The younger Ernst August, the Duke of Braunschweig and Lüneberg

Ernst August, prince of Hanover (left) is suing his son – the younger Ernst August, the Duke of Braunschweig and Lüneberg – after his sold off the family’s property, art and artefacts

In court papers filed in Hanover, Prince Ernst seeks to regain the properties and accuses his son of ‘gravely violating the rights, legal entitlements and interests.’

It further accuses the son of illegally appropriating some of the family’s paintings, sculptures and antique coaches from a library and a museum, The Times reported.

Prince Ernst also alleged that he has been cut off and left to live in an Austrian ‘forest lodge’ without financial help despite illness. 

The younger Ernst said his father’s claims were without merit and was confident they would be dismissed. 

‘All the arguments in this lawsuit have already been refuted in an out-of-court settlement,’ the duke told German newspaper Der Spiegel.

‘Against this background we are relaxed about any dispute in court.’

Known for his tempestuous nature, Ernst August of Hanover, the great-grandson of emperor William II, is married to Princess Caroline of Monaco – the eldest daughter of the Prince of Monaco Rainier III – but they separated in 2009.

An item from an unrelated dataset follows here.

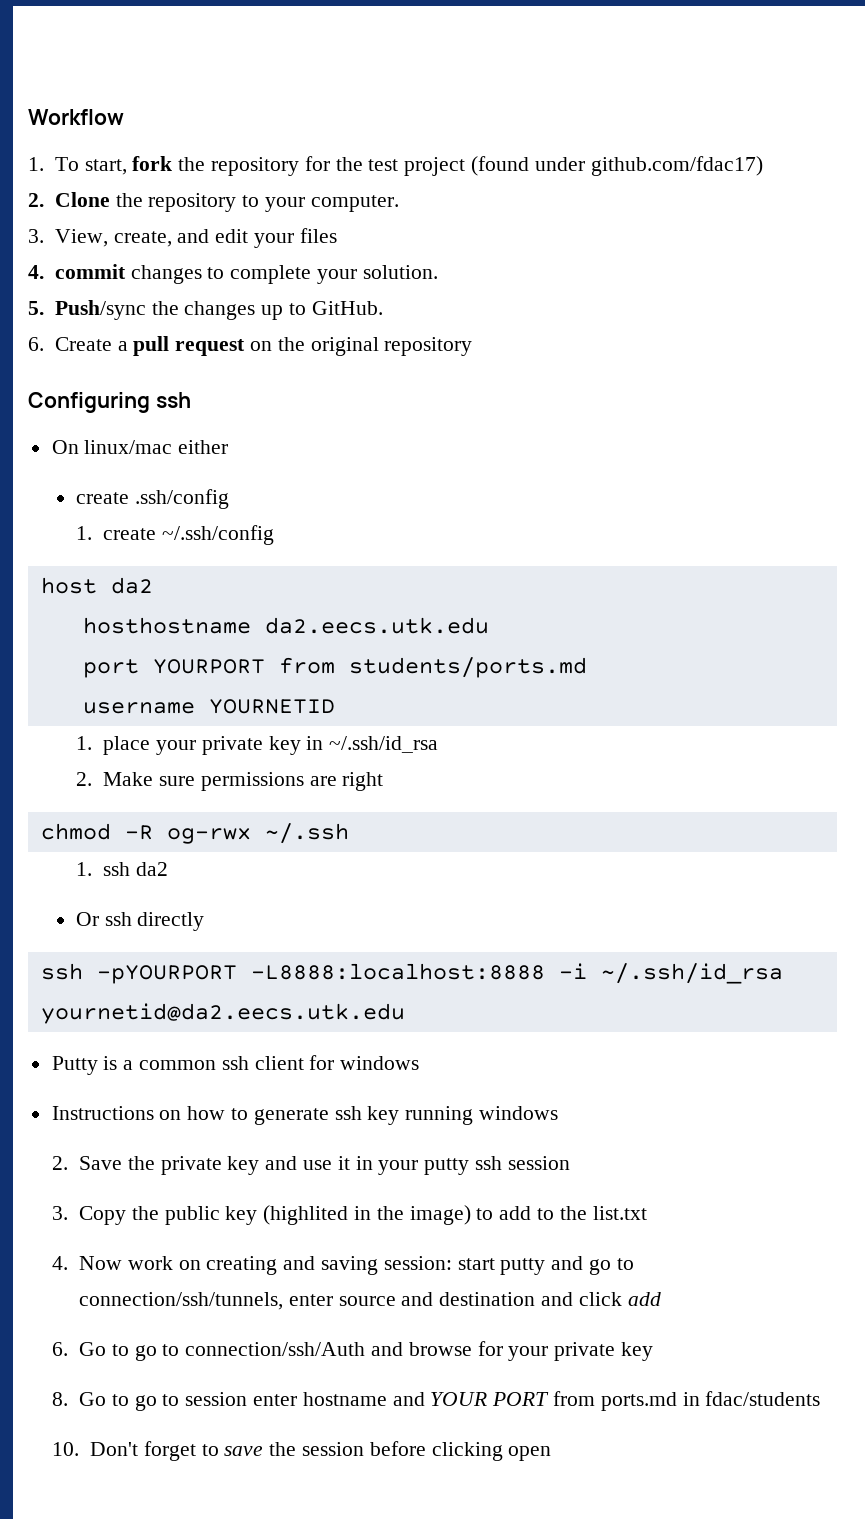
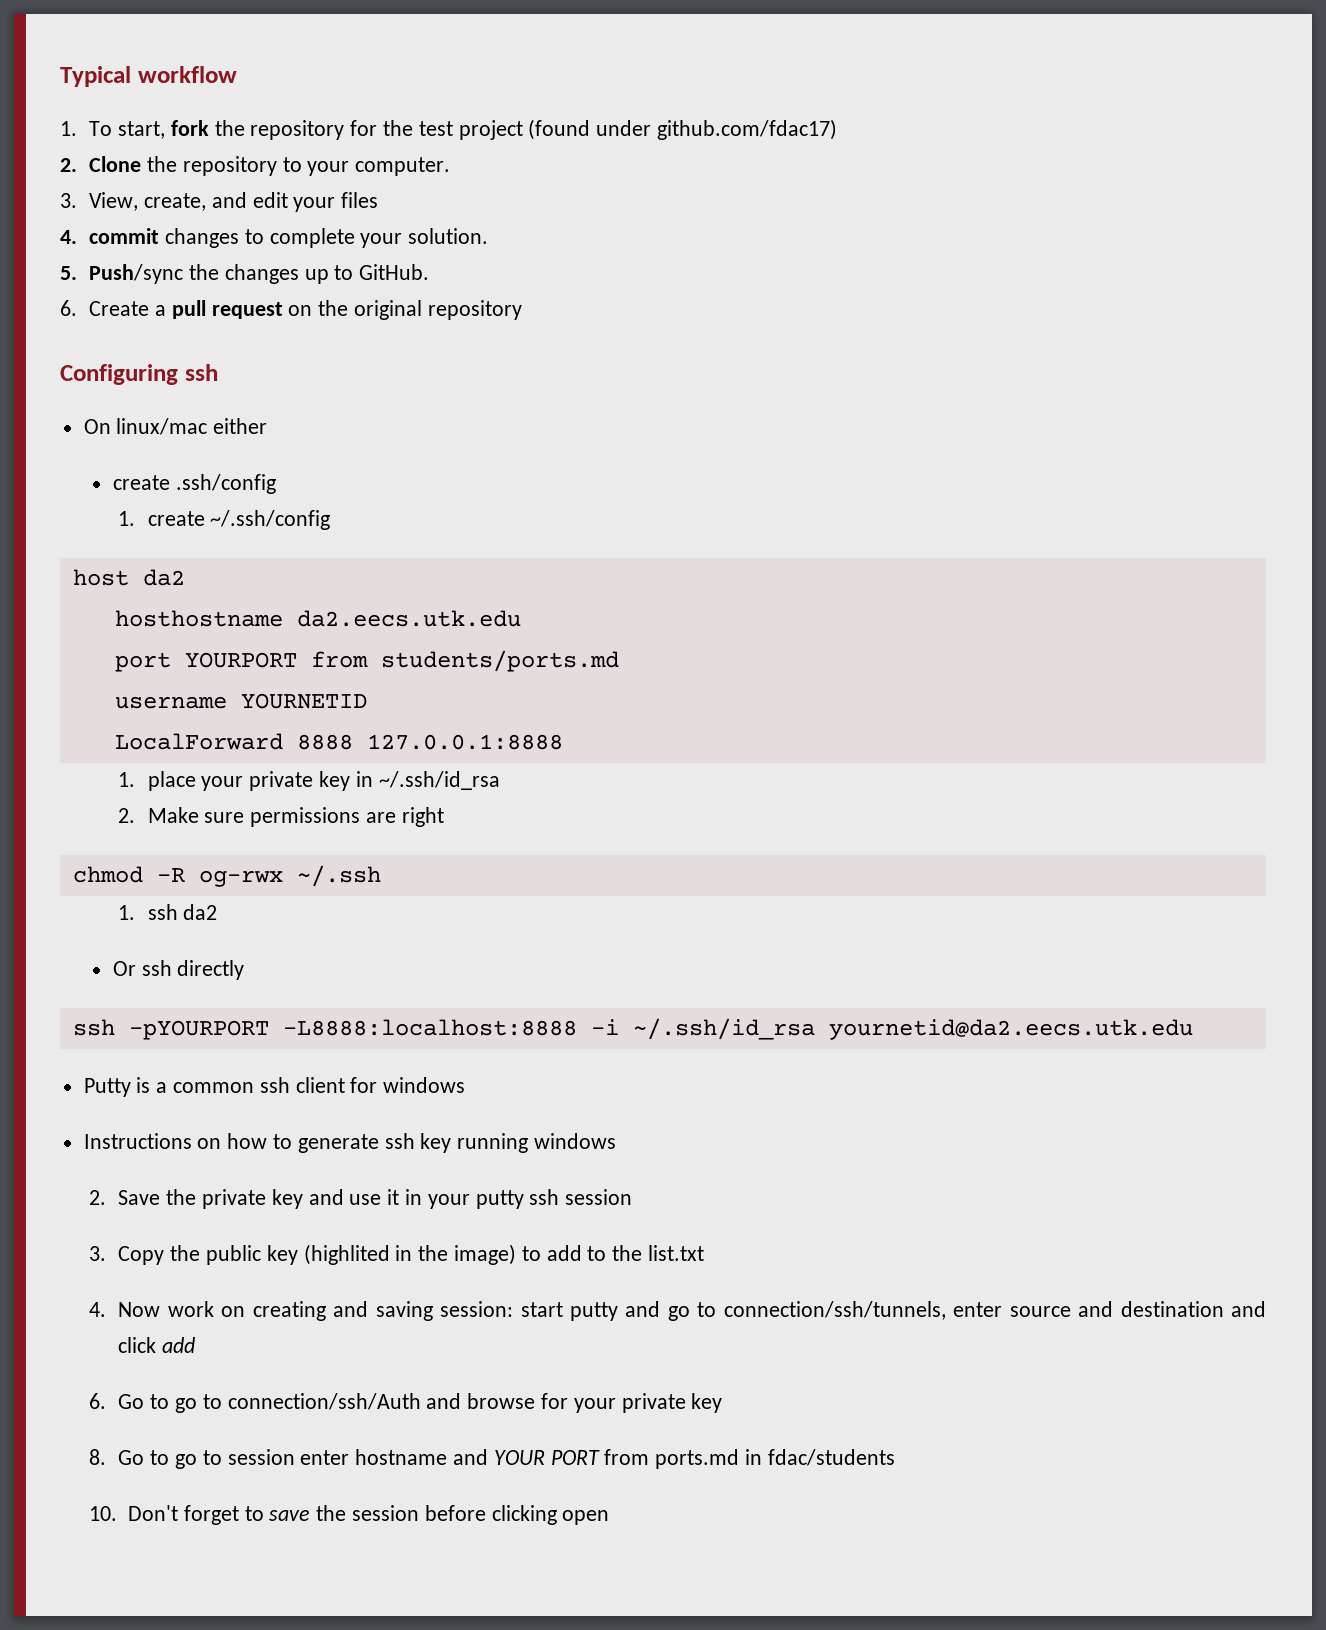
[28,109,124,125] Workflow -> [60,66,237,87] Typical workflow
(335, 706) none -> [114,733,563,750] // LocalForward 8888 127.0.0.1:8888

The Hanoverians trace their lineage to the Welfs, also known as the Guelphs, who were once one of the foremost medieval dynasties in Europe.

The ruled over large swathes of what became southern Germany and northern Italy, including Tuscany, Bavaria and Saxony.

Later, they were the electors and kings of Hanover and ruled Britain and Ireland from when George I ascended to the throne in 1714 to the start of Queen Victoria’s reign in 1837, at which point the personal union with the United Kingdom ended.

In 1866 they lost their last German royal title, but held on to a large portfolio of properties, with the 135-room Marienburg castle near Hanover, built in 1867, being the best-known property under their stewardship. 

The castle was built between 1858 and 1867 as a birthday present by King George V of Hanover (reigned 1851–1866) to his wife, Marie of Saxe-Altenburg.

It has been likened to the famous Neuschwanstein castle in Bavaria, which was built two years later in 1869, which famously served as the inspiration for Disneyland’s Sleeping Beauty Castle.